MIRAS SOLO : 98 Botol Vodka Dkk Disita d Rumah Warga Gilingan, 55 Diduga Palsu
Ilustrasi minuman keras (miras). (JIBI/Solopos/Antara/Yusuf Nugroho)

Miras Solo terus diberantas. Sebanyak 98 botol disita polisi.

Solopos.com, SOLO -- Sebanyak 98 botol minuman keras (miras) disita petugas Polresta Solo, Sabtu (27/6/2015). Sebanyak 55 botol di antaranya diduga palsu.

Miras sebanyak itu disita polisi dari rumah AW, 47, saat operasi penyakit masyarakat (pekat) pada malam hari sekitar pukul 22.30 WIB. AW merupakan warga Kampung Gumunggung, Kelurahan Gilingan, Banjarsari, Solo.

AW yang juga penjual miras tersebut saat ini ditangkap di Mapolresta Solo. Dari tangan AW polisi menyita 98 botol miras yang terdiri dari 40 botol air mineral ukuran sedang berisi ciu, tiga botol air mineral ukuran besar, 38 botol merk vodka, dan 16 botol merk mansion.

Sebanyak 38 botol vodka dan 16 botol mansion itu diduga palsu karena isi dan merek botolnya berbeda. “Tutup botol [vodka dan mension] sudah rusak. Kalau itu asli itu tutupnya tidak begitu, ada labelnya,” kata Kasat Narkoba Polresta Solo, Kompol Kristiyono, kepada wartawan di halaman Polresta Solo, Senin (29/6/2015).

Tetangga AW

Selain AW, polisi juga menangkap SD, 40, yang merupakan tetangga AW. Dari tangan SD polisi menyita satu jeriken besar berisi ciu sebanyak 30 liter.

“Setelah menangkap AW, kami lanjut menyelidiki dan menangkap SD malam itu juga sekitar pukul 23.00 WIB di rumahnya. Sekarang tersangka dan barang bukti sudah kami amankan di Mapolresta Solo,” kata dia.

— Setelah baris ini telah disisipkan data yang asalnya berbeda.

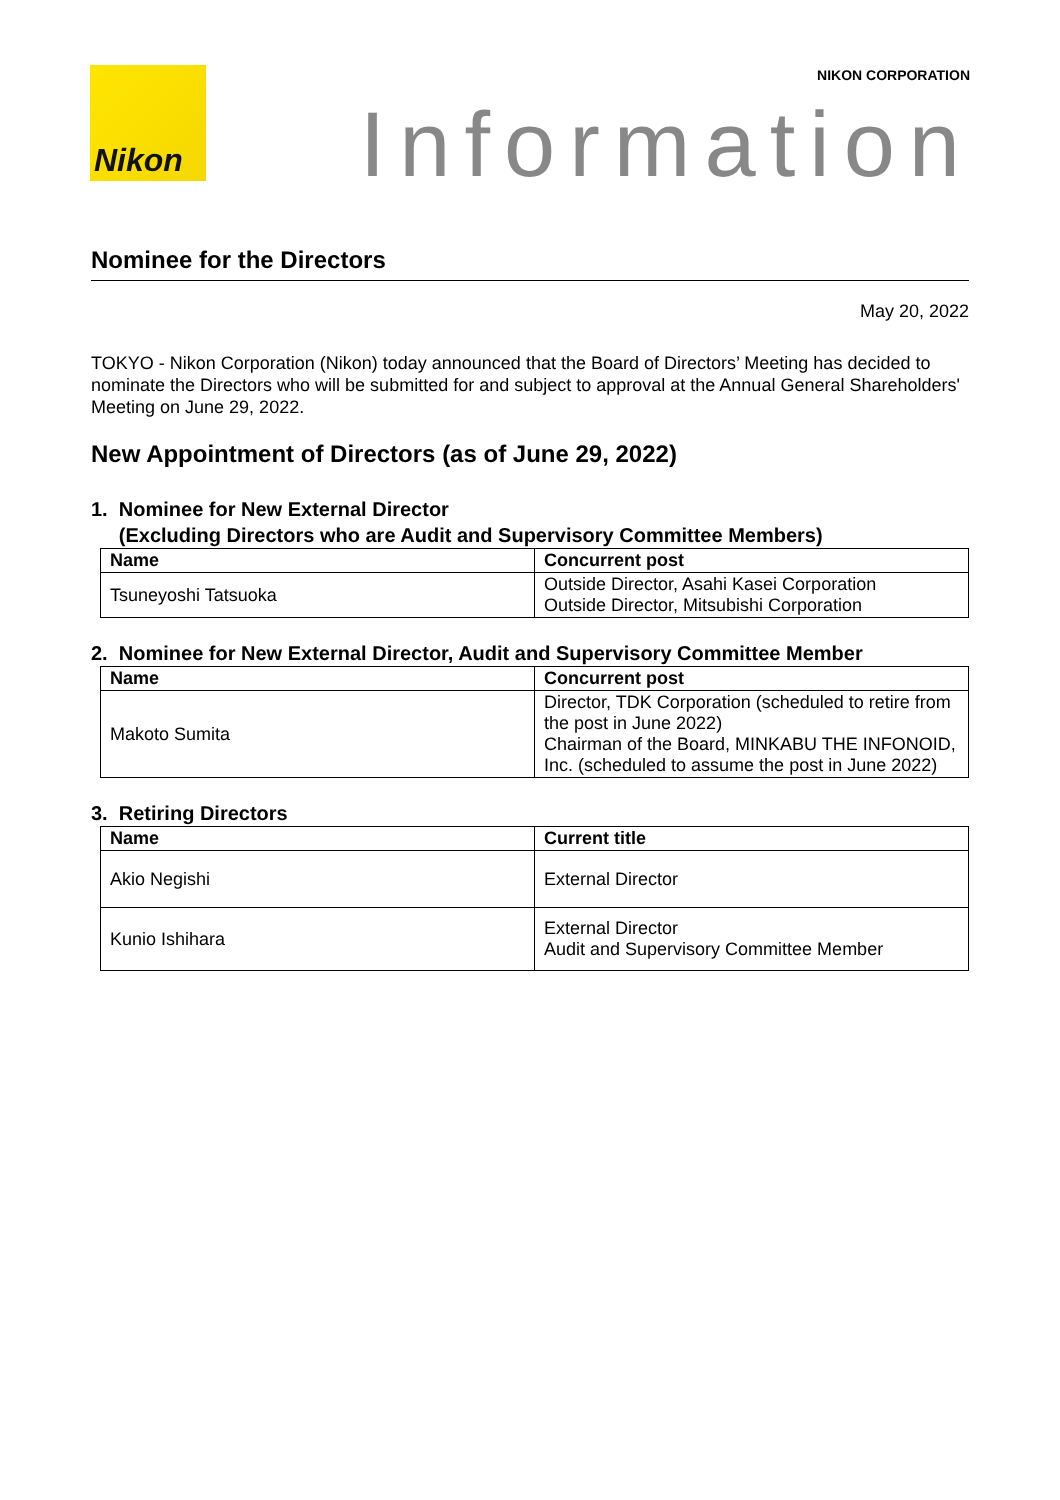Nikon NIKON CORPORATION
Information
Nominee for the Directors
May 20, 2022
TOKYO - Nikon Corporation (Nikon) today announced that the Board of Directors’ Meeting has decided to nominate the Directors who will be submitted for and subject to approval at the Annual General Shareholders' Meeting on June 29, 2022.
New Appointment of Directors (as of June 29, 2022)
1. Nominee for New External Director
(Excluding Directors who are Audit and Supervisory Committee Members)
| Name | Concurrent post |
| --- | --- |
| Tsuneyoshi Tatsuoka | Outside Director, Asahi Kasei Corporation Outside Director, Mitsubishi Corporation |
2. Nominee for New External Director, Audit and Supervisory Committee Member
| Name | Concurrent post |
| --- | --- |
| Makoto Sumita | Director, TDK Corporation (scheduled to retire from the post in June 2022) Chairman of the Board, MINKABU THE INFONOID, Inc. (scheduled to assume the post in June 2022) |
3. Retiring Directors
| Name | Current title |
| --- | --- |
| Akio Negishi | External Director |
| Kunio Ishihara | External Director Audit and Supervisory Committee Member |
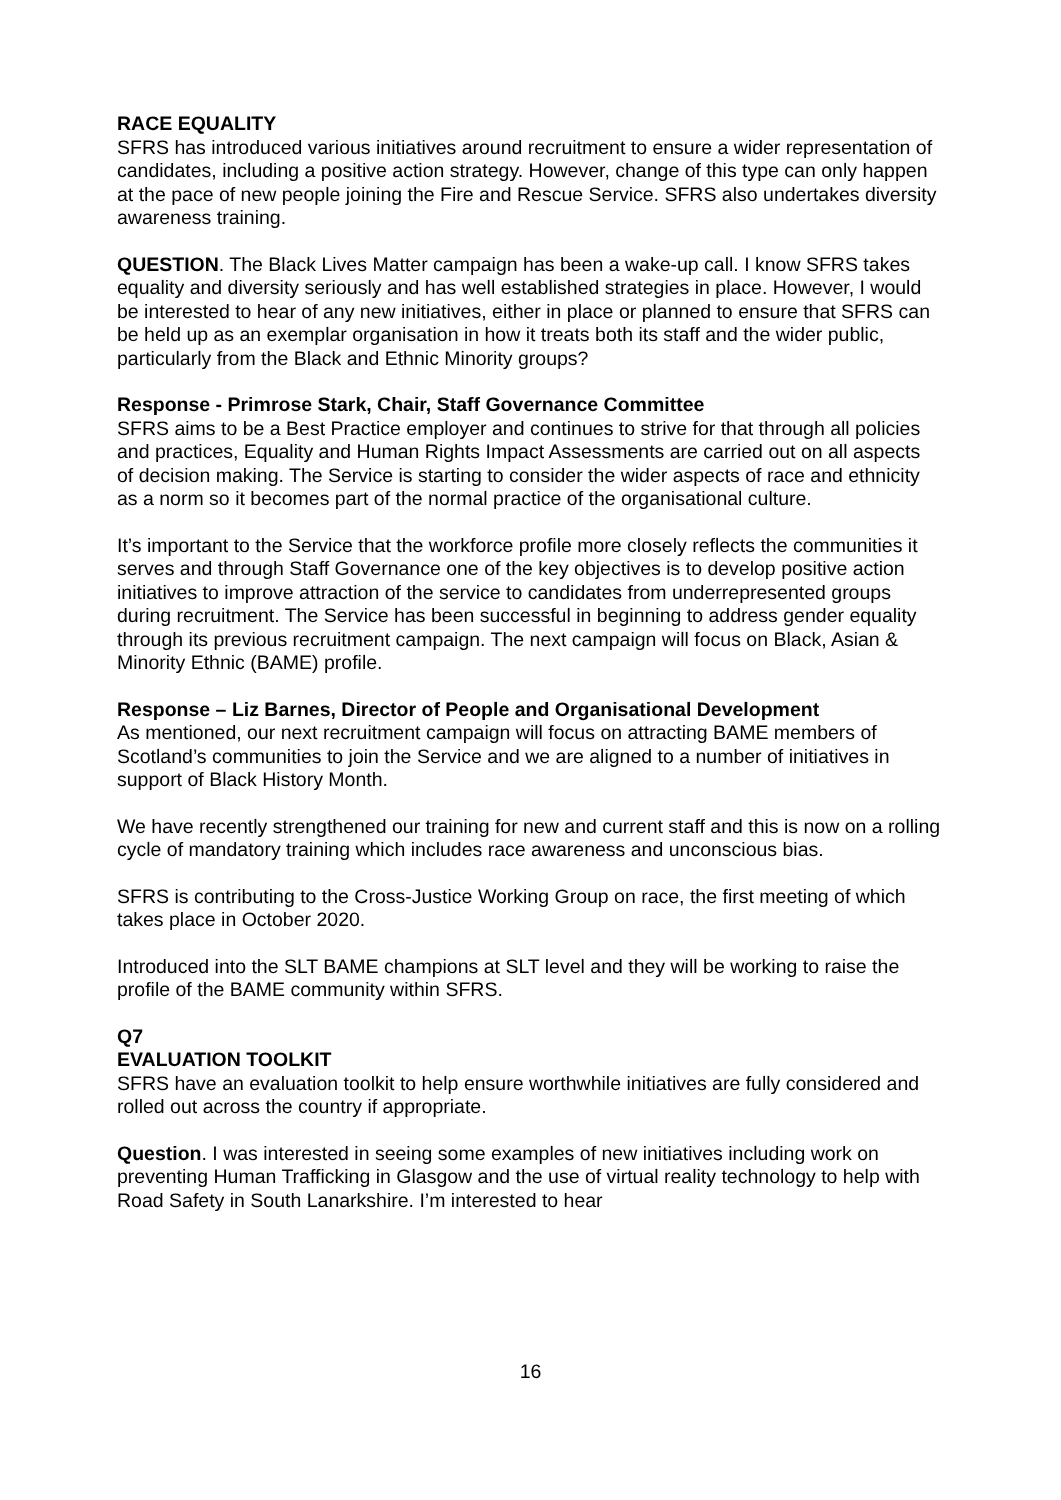RACE EQUALITY
SFRS has introduced various initiatives around recruitment to ensure a wider representation of candidates, including a positive action strategy. However, change of this type can only happen at the pace of new people joining the Fire and Rescue Service. SFRS also undertakes diversity awareness training.
QUESTION. The Black Lives Matter campaign has been a wake-up call. I know SFRS takes equality and diversity seriously and has well established strategies in place. However, I would be interested to hear of any new initiatives, either in place or planned to ensure that SFRS can be held up as an exemplar organisation in how it treats both its staff and the wider public, particularly from the Black and Ethnic Minority groups?
Response - Primrose Stark, Chair, Staff Governance Committee
SFRS aims to be a Best Practice employer and continues to strive for that through all policies and practices, Equality and Human Rights Impact Assessments are carried out on all aspects of decision making. The Service is starting to consider the wider aspects of race and ethnicity as a norm so it becomes part of the normal practice of the organisational culture.
It’s important to the Service that the workforce profile more closely reflects the communities it serves and through Staff Governance one of the key objectives is to develop positive action initiatives to improve attraction of the service to candidates from underrepresented groups during recruitment. The Service has been successful in beginning to address gender equality through its previous recruitment campaign. The next campaign will focus on Black, Asian & Minority Ethnic (BAME) profile.
Response – Liz Barnes, Director of People and Organisational Development
As mentioned, our next recruitment campaign will focus on attracting BAME members of Scotland’s communities to join the Service and we are aligned to a number of initiatives in support of Black History Month.
We have recently strengthened our training for new and current staff and this is now on a rolling cycle of mandatory training which includes race awareness and unconscious bias.
SFRS is contributing to the Cross-Justice Working Group on race, the first meeting of which takes place in October 2020.
Introduced into the SLT BAME champions at SLT level and they will be working to raise the profile of the BAME community within SFRS.
Q7
EVALUATION TOOLKIT
SFRS have an evaluation toolkit to help ensure worthwhile initiatives are fully considered and rolled out across the country if appropriate.
Question. I was interested in seeing some examples of new initiatives including work on preventing Human Trafficking in Glasgow and the use of virtual reality technology to help with Road Safety in South Lanarkshire. I’m interested to hear
16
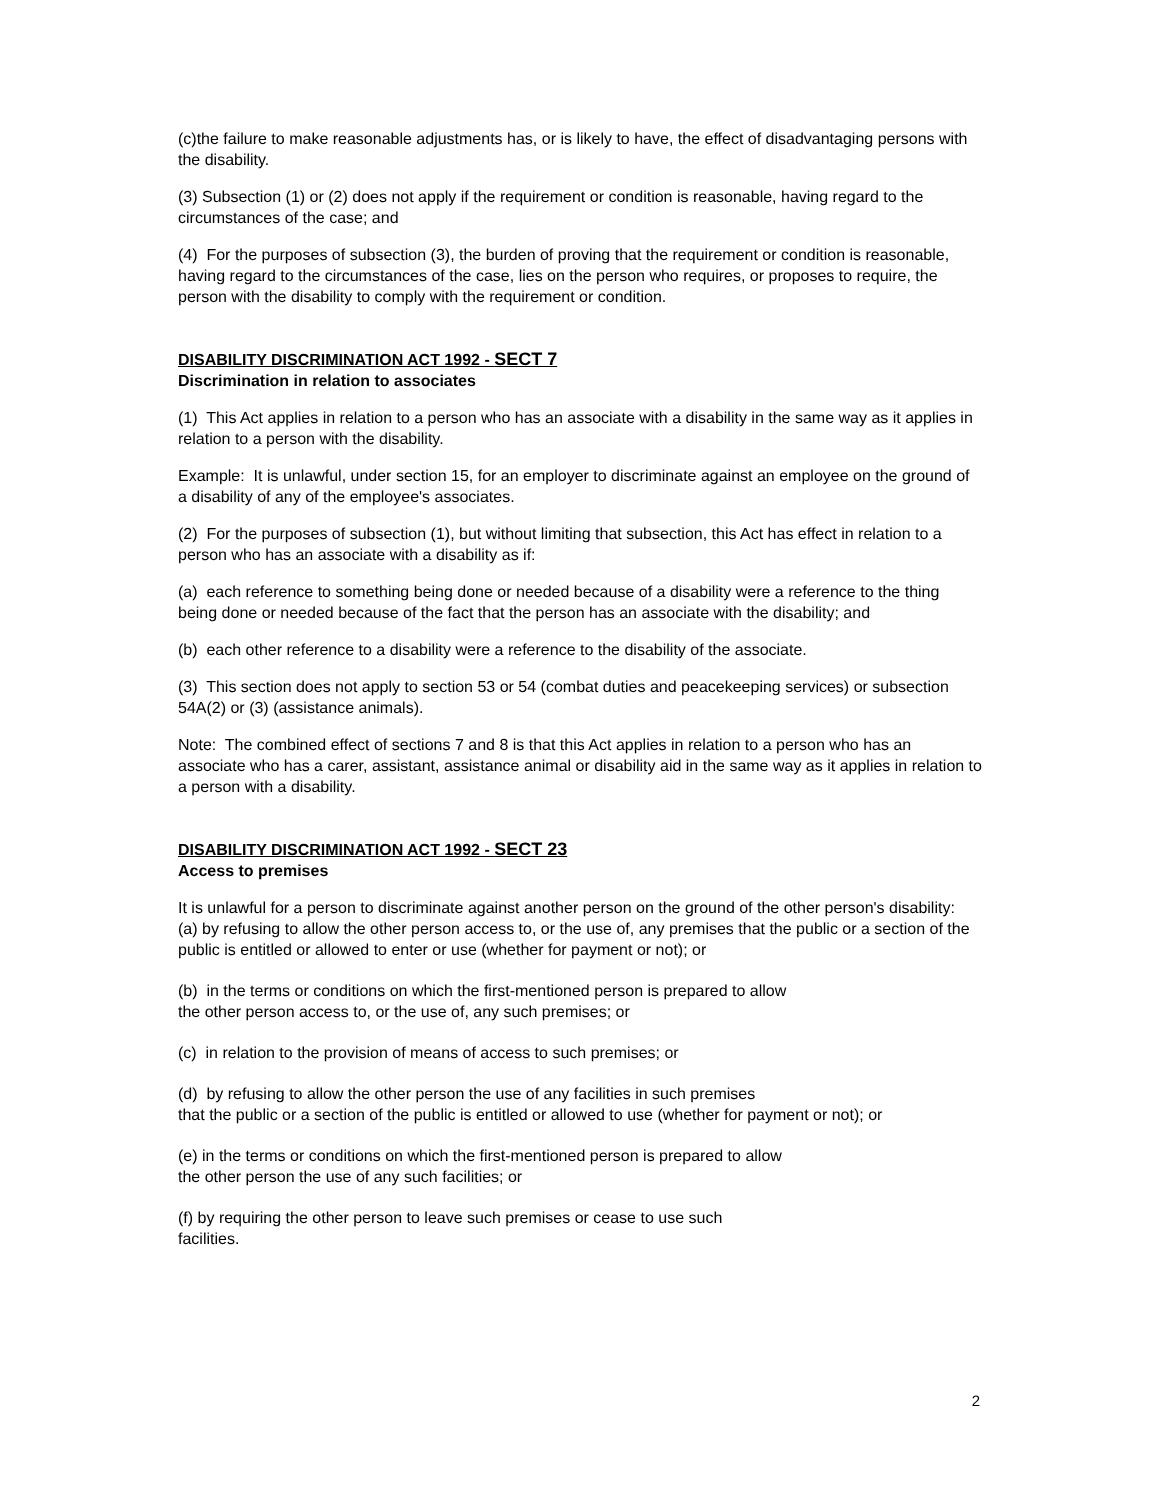(c)the failure to make reasonable adjustments has, or is likely to have, the effect of disadvantaging persons with the disability.
(3) Subsection (1) or (2) does not apply if the requirement or condition is reasonable, having regard to the circumstances of the case; and
(4) For the purposes of subsection (3), the burden of proving that the requirement or condition is reasonable, having regard to the circumstances of the case, lies on the person who requires, or proposes to require, the person with the disability to comply with the requirement or condition.
DISABILITY DISCRIMINATION ACT 1992 - SECT 7
Discrimination in relation to associates
(1) This Act applies in relation to a person who has an associate with a disability in the same way as it applies in relation to a person with the disability.
Example: It is unlawful, under section 15, for an employer to discriminate against an employee on the ground of a disability of any of the employee's associates.
(2) For the purposes of subsection (1), but without limiting that subsection, this Act has effect in relation to a person who has an associate with a disability as if:
(a) each reference to something being done or needed because of a disability were a reference to the thing being done or needed because of the fact that the person has an associate with the disability; and
(b) each other reference to a disability were a reference to the disability of the associate.
(3) This section does not apply to section 53 or 54 (combat duties and peacekeeping services) or subsection 54A(2) or (3) (assistance animals).
Note: The combined effect of sections 7 and 8 is that this Act applies in relation to a person who has an associate who has a carer, assistant, assistance animal or disability aid in the same way as it applies in relation to a person with a disability.
DISABILITY DISCRIMINATION ACT 1992 - SECT 23
Access to premises
It is unlawful for a person to discriminate against another person on the ground of the other person's disability:
(a) by refusing to allow the other person access to, or the use of, any premises that the public or a section of the public is entitled or allowed to enter or use (whether for payment or not); or
(b) in the terms or conditions on which the first-mentioned person is prepared to allow
the other person access to, or the use of, any such premises; or
(c) in relation to the provision of means of access to such premises; or
(d) by refusing to allow the other person the use of any facilities in such premises
that the public or a section of the public is entitled or allowed to use (whether for payment or not); or
(e) in the terms or conditions on which the first-mentioned person is prepared to allow
the other person the use of any such facilities; or
(f) by requiring the other person to leave such premises or cease to use such
facilities.
2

Atas kasus ini, kedua tersangka terancam tiga bulan kurungan. Hukuman itu sebagaimana Pasal 2 ayat (1) instruksi Menteri Dalam Negeri (Mendagri) No.4/1997 tentang larangan peredaran dan penjualan minuman beralkohol di daerah.

Ditanya kenapa tersangka tidak dijerat dengan pasal penipuan karena diduga menjual miras palsu, Kristiyono mengatakan proses penyidikan saat ini belum mengarah ke situ. Hal itu karena belum ada yang melapor.

“Saat ini kami masih menjerat tentang penjualan mirasnya saja. Kalau pasal penipuan itu masih kami dalami. Jadi kalau ada yang melapor dan merasa dirugikan dengan adanya miras palsu ini. Misalnya pemilik merek miras yang digunakan tersangka, itu baru kami proses,” kata dia.